I firmly believe a quoted Damping Factor on Audio Power Amplifier outputs of 10, or possibly as low as 5 is perfectly adequate to ensure perfectly good quality sound reproduction from the majority of loudspeaker systems.
Can anyone enlightem me why particular emphasis and value is given to damping factors of 1000 or more for certain Solid State Amplifiers other than advertising value. A high Damping Factor is related to amplifier output impedance, and comes automatically with amplifiers having heavy feedback, not necessarily good ones.
poulkirk313e

Showing 1 response by noquarter60b1

Actually, it was the Macro Reference that had 30,000. In my opinion, damping factor means more, with the more acoustic watts that are desired from the low frequency driver. If you have a very powerful woofer (or perhaps several driven from one amp) in a concert sound reinforcement situation, you want all the damping factor and current reserve you can get.

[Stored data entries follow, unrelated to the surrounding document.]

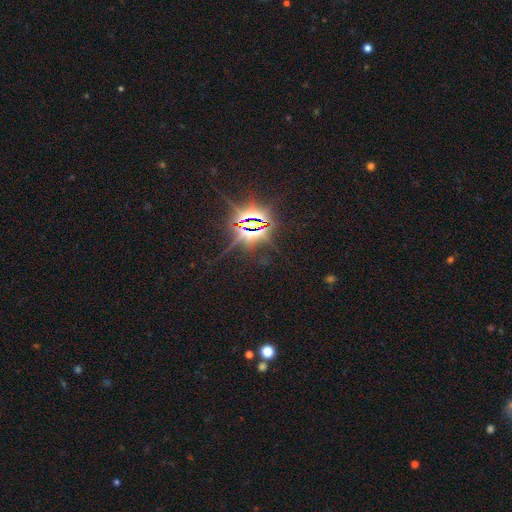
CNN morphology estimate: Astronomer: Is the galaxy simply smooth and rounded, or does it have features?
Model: star or artifact — 86%.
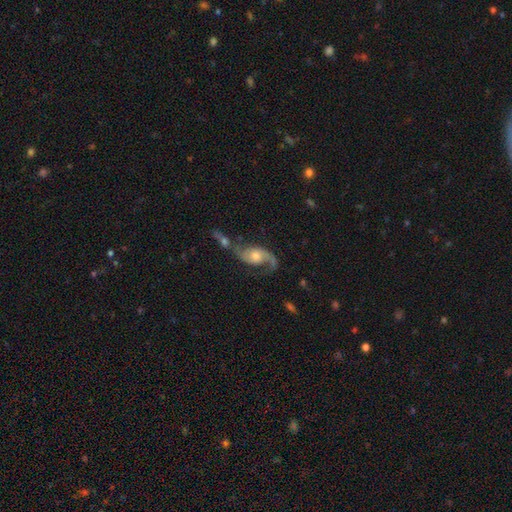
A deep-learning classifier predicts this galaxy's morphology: smooth-or-featured: featured or disk: 82% | smooth: 11% | star or artifact: 7%
  disk-edge-on: no: 95% | yes: 5%
    bar: no: 67% | weak: 27% | strong: 6%
    has-spiral-arms: yes: 94% | no: 6%
      spiral-winding: loose: 59% | medium: 32% | tight: 9%
      spiral-arm-count: 2: 82% | 1: 12% | can't tell: 3% | 3: 1% | 4: 1% | more than 4: 1%
    bulge-size: moderate: 57% | small: 25% | large: 13% | none: 4% | dominant: 2%
  merging: none: 40% | merger: 29% | minor disturbance: 16% | major disturbance: 15%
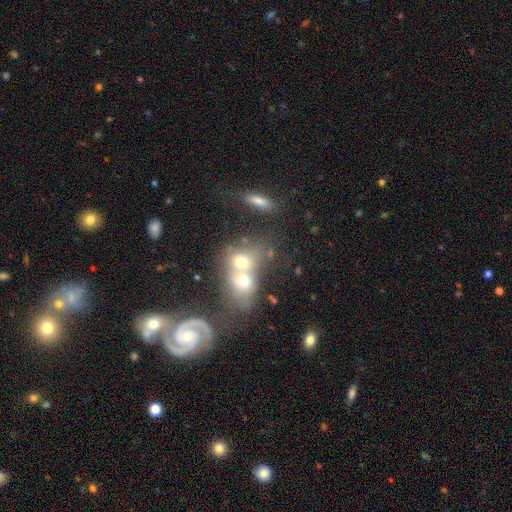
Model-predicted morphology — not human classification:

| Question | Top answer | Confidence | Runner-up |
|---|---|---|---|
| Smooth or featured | featured or disk | 47% | smooth (40%) |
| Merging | merger | 56% | none (27%) |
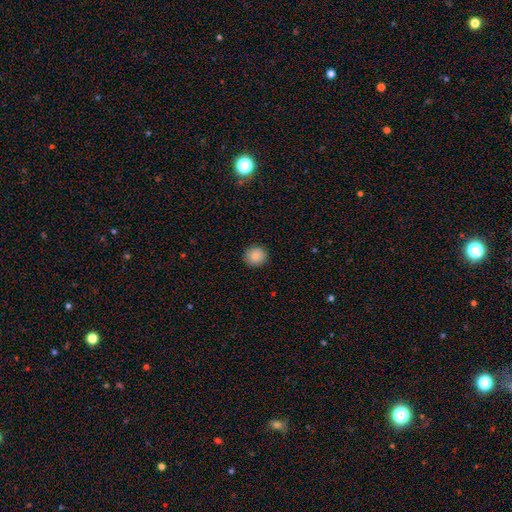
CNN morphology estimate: Q: Smooth or featured?
A: smooth (87%); runner-up: star or artifact (9%)
Q: How rounded?
A: round (91%); runner-up: in between (8%)
Q: Merging?
A: none (91%); runner-up: minor disturbance (6%)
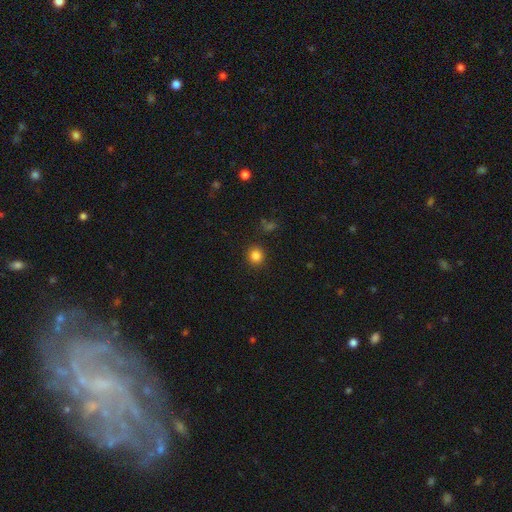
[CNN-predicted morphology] Overall: smooth (84%). How rounded: round (90%). Merging: none (90%).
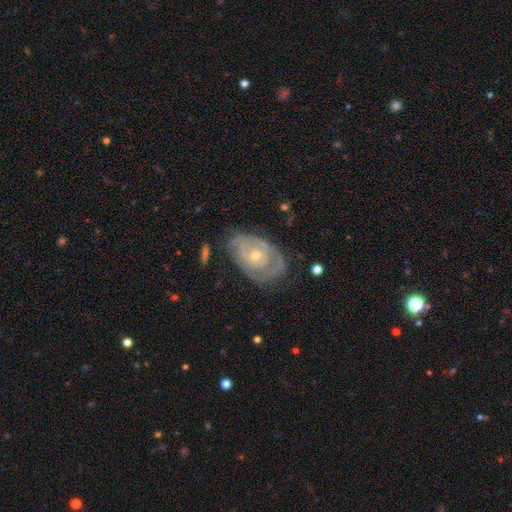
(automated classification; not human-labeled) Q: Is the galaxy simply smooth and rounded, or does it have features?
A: featured or disk — 79%.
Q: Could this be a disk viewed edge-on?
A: no — 95%.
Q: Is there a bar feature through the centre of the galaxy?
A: no — 81%.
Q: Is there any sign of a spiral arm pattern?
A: yes — 77%.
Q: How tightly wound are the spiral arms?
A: tight — 71%.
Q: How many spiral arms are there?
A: can't tell — 44%.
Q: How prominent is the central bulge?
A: small — 59%.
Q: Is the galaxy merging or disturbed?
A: none — 62%.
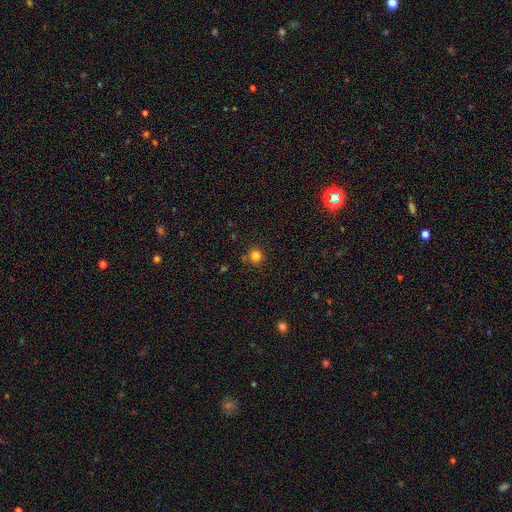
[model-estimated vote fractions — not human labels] Morphology: type=smooth (82%); roundness=round (89%); merging=none (84%).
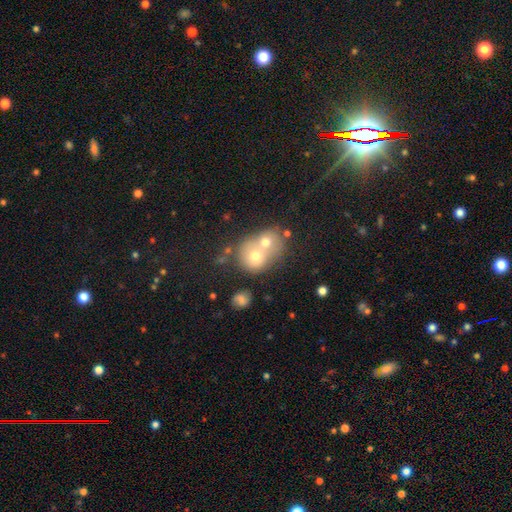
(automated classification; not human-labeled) Overall: smooth (63%; featured or disk 25%). How rounded: round (69%; in between 30%). Merging: merger (69%).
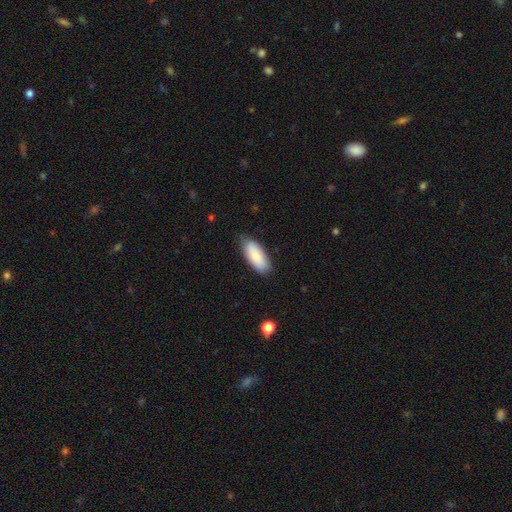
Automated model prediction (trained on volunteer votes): This appears to be a smooth galaxy with no disk features (78%) that is in between round and cigar-shaped (85%). Merging: none (78%).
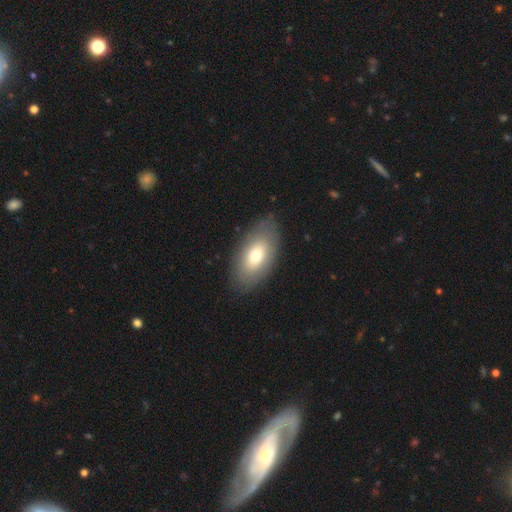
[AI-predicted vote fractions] A smooth galaxy with no disk features (69%) that is in between round and cigar-shaped (93%).

Vote fractions:
- Smooth or featured? smooth: 69% / featured or disk: 24% / star or artifact: 6%
- How rounded? in between: 93% / round: 4% / cigar-shaped: 3%
- Merging? none: 83% / minor disturbance: 12% / major disturbance: 4% / merger: 1%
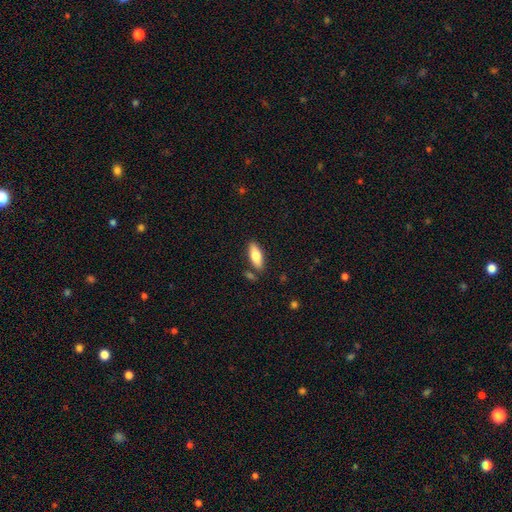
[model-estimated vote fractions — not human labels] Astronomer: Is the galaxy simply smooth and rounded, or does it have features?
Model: smooth — 74%.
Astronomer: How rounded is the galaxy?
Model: in between — 72%.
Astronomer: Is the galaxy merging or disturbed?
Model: none — 82%.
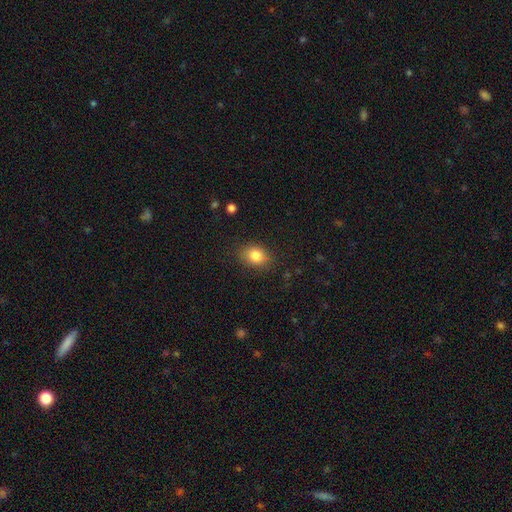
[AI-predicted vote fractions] This is clearly a smooth galaxy (83%). How rounded: likely in between (65%). Merging: clearly none (84%).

For home hi-fi, you generally have specialized woofers with a long linear excursion designed around less absolute peak dB output in the first place, so they are inherently more forgiving, especially at the lower ouput levels that occur in the home.

Also, with smaller midwoofers (like those in every "box speaker"), their moving mass is so much lighter than larger woofers, that they can get by with less damping control from the amplifier.

A manufacturer called Meyer Sound Labs has a new active studio monitor speaker that employs the familiar servo feedback circuit on its woofer (but uses a microphone on a bar mounted in front of the woofer, rather than the consumer hi-fi method of using an accelerometer on the woofer's cone). They claim that this circuit allows faster decay time than a "typical electrostatic". That doesn't surprise me much, since larger esl panels are terrible at stopping, once they get started (every MLSSA plot that I've ever seen, in Stereophile and elsewhere, fully bears this out).